Exercise: Find the string "Accommodation" in the records. Copy every line it appears in.
^^^^^^^^
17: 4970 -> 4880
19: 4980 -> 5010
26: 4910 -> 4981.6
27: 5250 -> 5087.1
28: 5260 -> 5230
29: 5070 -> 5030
^^^^^^^^
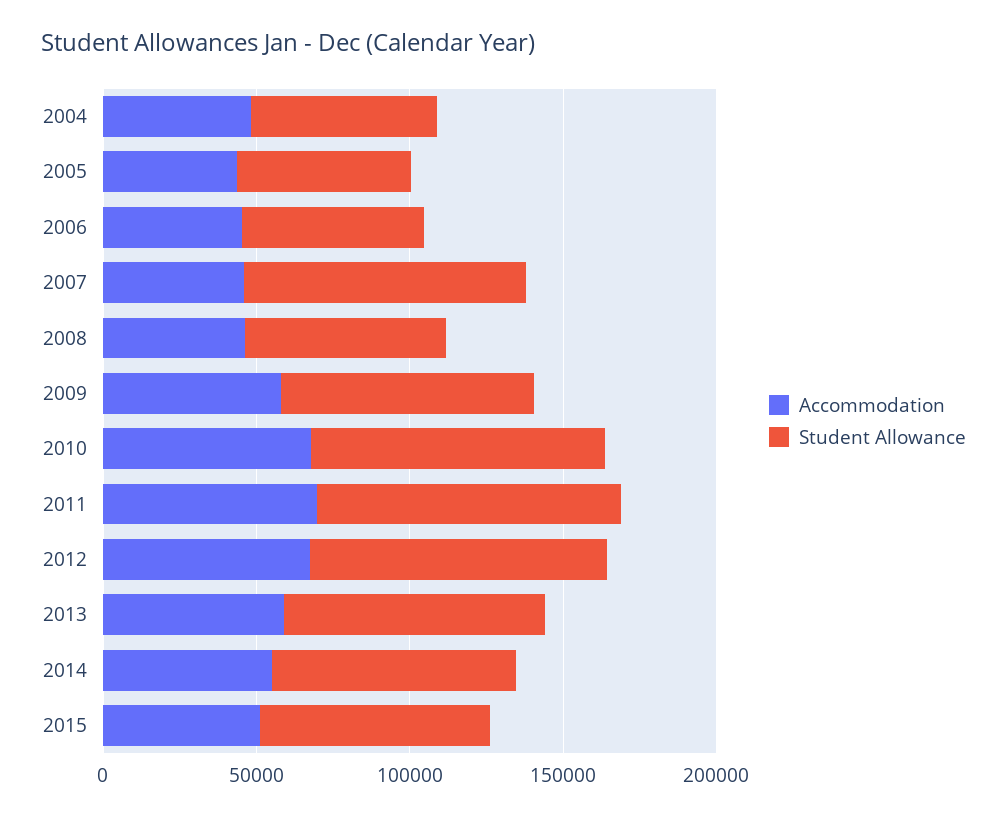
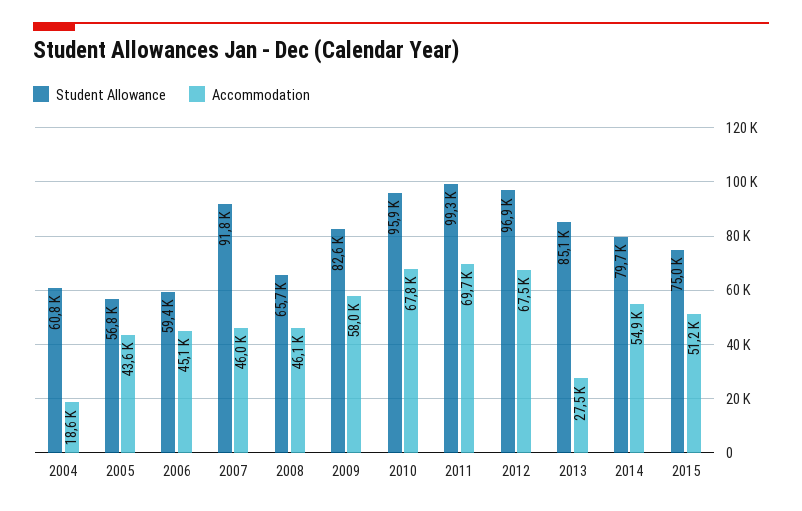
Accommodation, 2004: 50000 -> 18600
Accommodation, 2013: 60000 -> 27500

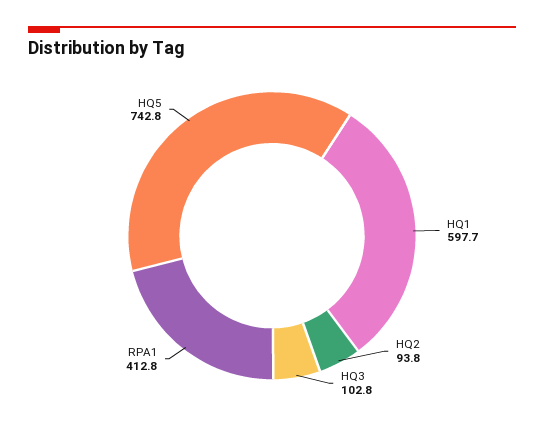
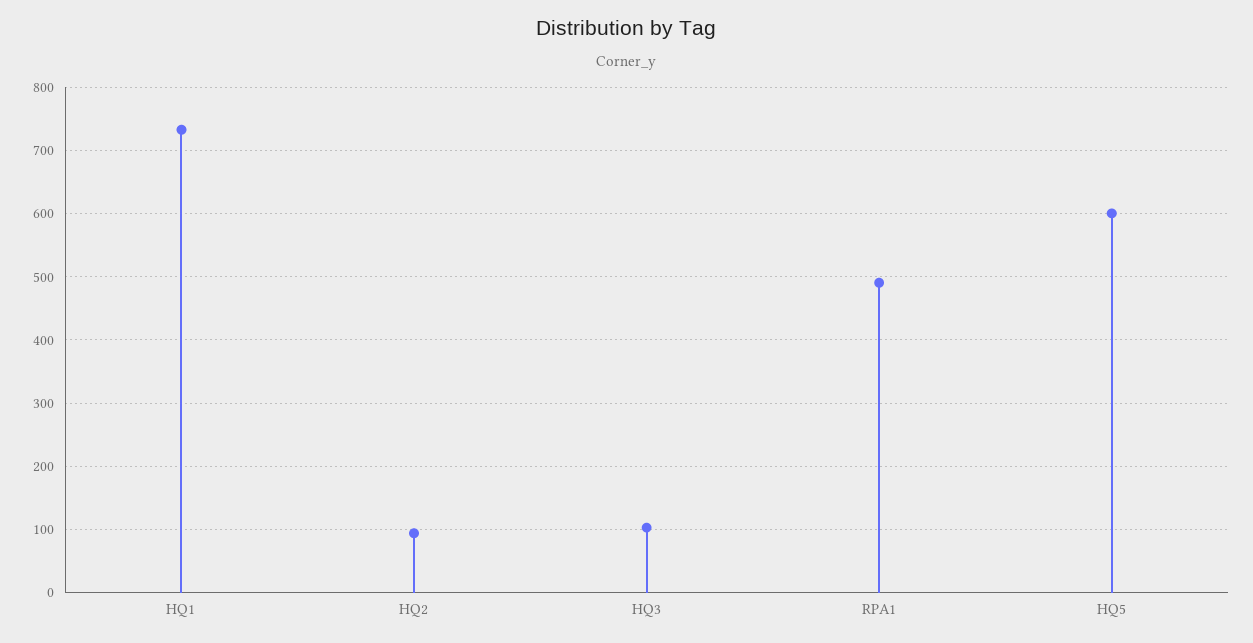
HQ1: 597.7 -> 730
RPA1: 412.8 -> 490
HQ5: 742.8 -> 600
^^^^^^^^
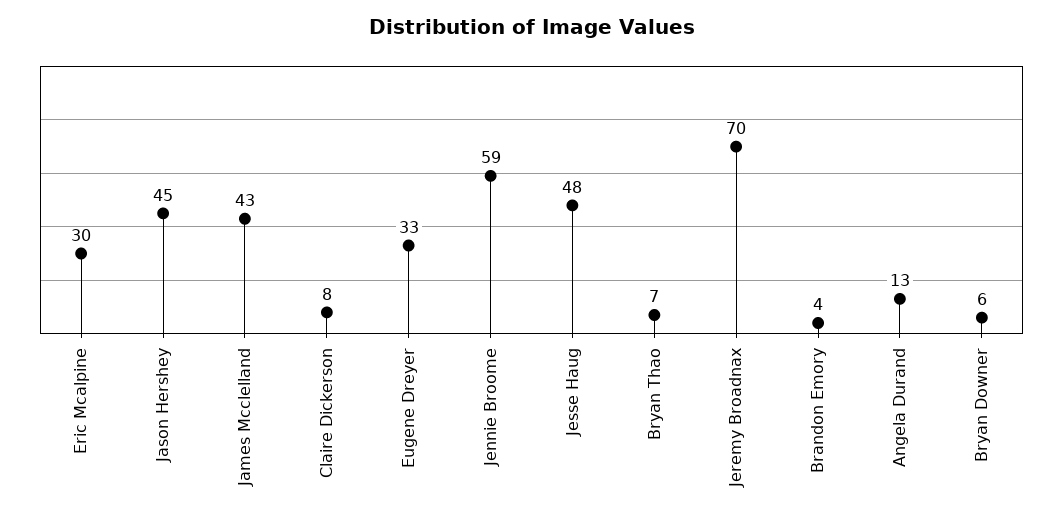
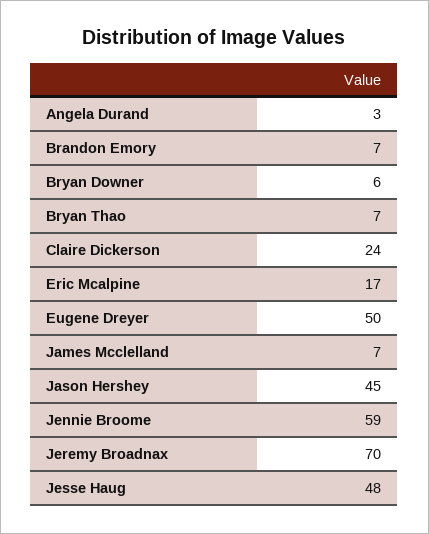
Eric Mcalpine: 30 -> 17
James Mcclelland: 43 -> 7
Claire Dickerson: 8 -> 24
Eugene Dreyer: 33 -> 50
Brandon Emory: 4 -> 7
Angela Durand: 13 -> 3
^^^^^^^^
Exercise result:
Accommodation, 2004: 50000 -> 18600
Accommodation, 2013: 60000 -> 27500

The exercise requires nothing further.